Joe’s talk was on the topic of ‘Magnetosphere-ionosphere coupling in global MHD simulations’, and Rob’s poster posed the question ‘How directly driven are the polar ionospheric equivalent currents?’
As part of winning the prize, Joe and Rob have been invited to write articles for Astronomy & Geophysics – watch out for those in an upcoming issue!
MIST Council would like to congratulate those who have been recognised for contributions to the field by the Royal Astronomical Society recently, but particularly we would like to congratulate those members of the MIST community who are to be honoured at the next National Astronomy Meeting.
Emma Bunce has won the Chapman Medal for outstanding contributions to the understanding of the magnetospheres of gas giants, Matt Taylor has won the Service Award for his exceptional work in co-ordinating and contributing to ESA's Rosetta mission, and Jim Wild has been awarded the James Dungey lectureship for his excellent and highly relevant work on substorms and reconnection in the magnetotail.
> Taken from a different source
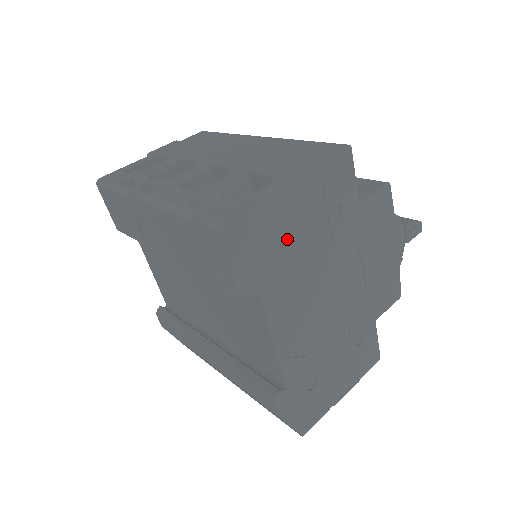
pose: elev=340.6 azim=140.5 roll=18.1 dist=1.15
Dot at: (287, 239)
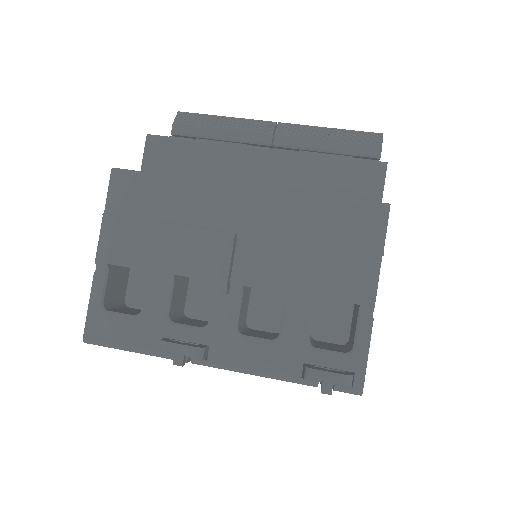
Dot at: occluded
We would also like to congratulate Kerri Donaldson Hanna for winning the Winton Award for planetary science.
MIST Council applauds each of the winners, alongside the other academics who will be recognised in Liverpool this spring!
Congratulations to Jasmine Sandhu and Jonny Rae, both at MSSL, who have been elected (and, in Jonny’s case, re-elected) to MIST Council. They join Ian McCrea (Chair - RAL), Sarah Badman (Lancaster), Luke Barnard (Reading) and John Coxon (Southampton), all of whom continue in their posts.
Congratulations to Jade Reidy (University of Southampton) and Mervyn Freeman (British Antarctic Survey) for winning this year's Rishbeth prizes for their presentations at the National Astronomy Meeting at the University of Hull this July.
It is with deep sadness that we have to inform the MIST community of the untimely death after a short illness of Nigel Wade who worked in the Radio and Space Plasma Physics (RSPP) group at Leicester for over 30 years.